# What the task requires:
Reproduce every line of the records that follow verbatim, keeping the original order and line breaks.

◆ ◆ ◆ ◆

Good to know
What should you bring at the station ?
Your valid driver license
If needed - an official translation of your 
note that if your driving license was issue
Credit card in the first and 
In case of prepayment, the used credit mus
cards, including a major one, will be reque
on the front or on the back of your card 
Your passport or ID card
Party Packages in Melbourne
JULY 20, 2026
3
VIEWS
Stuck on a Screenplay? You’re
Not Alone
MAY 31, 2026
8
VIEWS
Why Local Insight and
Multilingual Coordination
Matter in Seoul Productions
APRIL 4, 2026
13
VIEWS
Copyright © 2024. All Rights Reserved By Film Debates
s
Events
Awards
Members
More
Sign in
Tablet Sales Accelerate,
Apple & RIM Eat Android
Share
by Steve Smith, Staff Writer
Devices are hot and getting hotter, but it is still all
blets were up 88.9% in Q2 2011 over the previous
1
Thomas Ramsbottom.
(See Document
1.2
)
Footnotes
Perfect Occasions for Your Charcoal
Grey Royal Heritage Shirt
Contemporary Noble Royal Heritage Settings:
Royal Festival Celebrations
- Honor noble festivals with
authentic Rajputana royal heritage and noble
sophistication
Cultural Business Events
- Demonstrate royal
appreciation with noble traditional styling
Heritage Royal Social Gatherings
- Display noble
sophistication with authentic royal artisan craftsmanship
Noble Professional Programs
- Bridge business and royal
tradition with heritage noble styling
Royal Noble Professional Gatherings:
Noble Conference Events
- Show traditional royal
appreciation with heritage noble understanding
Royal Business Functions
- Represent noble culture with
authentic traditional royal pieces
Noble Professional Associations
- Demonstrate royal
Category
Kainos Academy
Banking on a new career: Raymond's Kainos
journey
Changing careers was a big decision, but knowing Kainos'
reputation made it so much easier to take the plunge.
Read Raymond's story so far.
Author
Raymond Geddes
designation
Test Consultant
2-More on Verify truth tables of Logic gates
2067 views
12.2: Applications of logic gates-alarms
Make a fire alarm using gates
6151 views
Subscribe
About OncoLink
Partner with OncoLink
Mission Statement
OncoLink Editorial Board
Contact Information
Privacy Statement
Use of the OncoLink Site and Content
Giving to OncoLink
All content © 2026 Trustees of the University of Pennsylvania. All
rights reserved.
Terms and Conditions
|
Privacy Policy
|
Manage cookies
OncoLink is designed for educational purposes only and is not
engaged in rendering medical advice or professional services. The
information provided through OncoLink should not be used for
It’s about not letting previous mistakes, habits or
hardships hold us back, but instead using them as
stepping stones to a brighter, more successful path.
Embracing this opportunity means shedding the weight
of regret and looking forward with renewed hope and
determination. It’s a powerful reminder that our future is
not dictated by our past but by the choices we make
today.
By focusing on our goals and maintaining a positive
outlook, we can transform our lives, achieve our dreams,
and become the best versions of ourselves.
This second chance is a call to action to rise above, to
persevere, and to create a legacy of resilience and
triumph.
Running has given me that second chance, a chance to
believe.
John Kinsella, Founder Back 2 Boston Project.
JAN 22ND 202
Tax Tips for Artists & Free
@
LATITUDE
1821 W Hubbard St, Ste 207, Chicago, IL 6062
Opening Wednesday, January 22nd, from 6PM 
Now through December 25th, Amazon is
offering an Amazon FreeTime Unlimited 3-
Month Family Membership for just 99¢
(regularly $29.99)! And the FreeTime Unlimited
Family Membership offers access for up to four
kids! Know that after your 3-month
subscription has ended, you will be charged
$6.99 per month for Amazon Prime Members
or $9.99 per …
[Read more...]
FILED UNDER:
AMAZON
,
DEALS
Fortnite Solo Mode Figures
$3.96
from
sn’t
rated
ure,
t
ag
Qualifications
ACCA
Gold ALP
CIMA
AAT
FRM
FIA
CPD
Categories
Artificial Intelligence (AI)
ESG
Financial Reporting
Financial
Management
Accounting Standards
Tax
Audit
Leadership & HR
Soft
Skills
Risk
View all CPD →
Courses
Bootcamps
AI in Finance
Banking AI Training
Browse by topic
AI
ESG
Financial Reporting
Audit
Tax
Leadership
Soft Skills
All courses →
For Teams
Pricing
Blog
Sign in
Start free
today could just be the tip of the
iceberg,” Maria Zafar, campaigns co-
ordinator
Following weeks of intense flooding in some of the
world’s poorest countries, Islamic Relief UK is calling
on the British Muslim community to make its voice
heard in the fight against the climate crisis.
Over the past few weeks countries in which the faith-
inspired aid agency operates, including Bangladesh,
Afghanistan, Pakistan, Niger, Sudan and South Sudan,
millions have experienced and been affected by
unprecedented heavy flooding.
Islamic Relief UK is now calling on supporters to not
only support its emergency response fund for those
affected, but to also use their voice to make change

◆ ◆ ◆ ◆

# Exercise result:
Good to know
What should you bring at the station ?
Your valid driver license
If needed - an official translation of your 
note that if your driving license was issue
Credit card in the first and 
In case of prepayment, the used credit mus
cards, including a major one, will be reque
on the front or on the back of your card 
Your passport or ID card
Party Packages in Melbourne
JULY 20, 2026
3
VIEWS
Stuck on a Screenplay? You’re
Not Alone
MAY 31, 2026
8
VIEWS
Why Local Insight and
Multilingual Coordination
Matter in Seoul Productions
APRIL 4, 2026
13
VIEWS
Copyright © 2024. All Rights Reserved By Film Debates
s
Events
Awards
Members
More
Sign in
Tablet Sales Accelerate,
Apple & RIM Eat Android
Share
by Steve Smith, Staff Writer
Devices are hot and getting hotter, but it is still all
blets were up 88.9% in Q2 2011 over the previous
1
Thomas Ramsbottom.
(See Document
1.2
)
Footnotes
Perfect Occasions for Your Charcoal
Grey Royal Heritage Shirt
Contemporary Noble Royal Heritage Settings:
Royal Festival Celebrations
- Honor noble festivals with
authentic Rajputana royal heritage and noble
sophistication
Cultural Business Events
- Demonstrate royal
appreciation with noble traditional styling
Heritage Royal Social Gatherings
- Display noble
sophistication with authentic royal artisan craftsmanship
Noble Professional Programs
- Bridge business and royal
tradition with heritage noble styling
Royal Noble Professional Gatherings:
Noble Conference Events
- Show traditional royal
appreciation with heritage noble understanding
Royal Business Functions
- Represent noble culture with
authentic traditional royal pieces
Noble Professional Associations
- Demonstrate royal
Category
Kainos Academy
Banking on a new career: Raymond's Kainos
journey
Changing careers was a big decision, but knowing Kainos'
reputation made it so much easier to take the plunge.
Read Raymond's story so far.
Author
Raymond Geddes
designation
Test Consultant
2-More on Verify truth tables of Logic gates
2067 views
12.2: Applications of logic gates-alarms
Make a fire alarm using gates
6151 views
Subscribe
About OncoLink
Partner with OncoLink
Mission Statement
OncoLink Editorial Board
Contact Information
Privacy Statement
Use of the OncoLink Site and Content
Giving to OncoLink
All content © 2026 Trustees of the University of Pennsylvania. All
rights reserved.
Terms and Conditions
|
Privacy Policy
|
Manage cookies
OncoLink is designed for educational purposes only and is not
engaged in rendering medical advice or professional services. The
information provided through OncoLink should not be used for
It’s about not letting previous mistakes, habits or
hardships hold us back, but instead using them as
stepping stones to a brighter, more successful path.
Embracing this opportunity means shedding the weight
of regret and looking forward with renewed hope and
determination. It’s a powerful reminder that our future is
not dictated by our past but by the choices we make
today.
By focusing on our goals and maintaining a positive
outlook, we can transform our lives, achieve our dreams,
and become the best versions of ourselves.
This second chance is a call to action to rise above, to
persevere, and to create a legacy of resilience and
triumph.
Running has given me that second chance, a chance to
believe.
John Kinsella, Founder Back 2 Boston Project.
JAN 22ND 202
Tax Tips for Artists & Free
@
LATITUDE
1821 W Hubbard St, Ste 207, Chicago, IL 6062
Opening Wednesday, January 22nd, from 6PM 
Now through December 25th, Amazon is
offering an Amazon FreeTime Unlimited 3-
Month Family Membership for just 99¢
(regularly $29.99)! And the FreeTime Unlimited
Family Membership offers access for up to four
kids! Know that after your 3-month
subscription has ended, you will be charged
$6.99 per month for Amazon Prime Members
or $9.99 per …
[Read more...]
FILED UNDER:
AMAZON
,
DEALS
Fortnite Solo Mode Figures
$3.96
from
sn’t
rated
ure,
t
ag
Qualifications
ACCA
Gold ALP
CIMA
AAT
FRM
FIA
CPD
Categories
Artificial Intelligence (AI)
ESG
Financial Reporting
Financial
Management
Accounting Standards
Tax
Audit
Leadership & HR
Soft
Skills
Risk
View all CPD →
Courses
Bootcamps
AI in Finance
Banking AI Training
Browse by topic
AI
ESG
Financial Reporting
Audit
Tax
Leadership
Soft Skills
All courses →
For Teams
Pricing
Blog
Sign in
Start free
today could just be the tip of the
iceberg,” Maria Zafar, campaigns co-
ordinator
Following weeks of intense flooding in some of the
world’s poorest countries, Islamic Relief UK is calling
on the British Muslim community to make its voice
heard in the fight against the climate crisis.
Over the past few weeks countries in which the faith-
inspired aid agency operates, including Bangladesh,
Afghanistan, Pakistan, Niger, Sudan and South Sudan,
millions have experienced and been affected by
unprecedented heavy flooding.
Islamic Relief UK is now calling on supporters to not
only support its emergency response fund for those
affected, but to also use their voice to make change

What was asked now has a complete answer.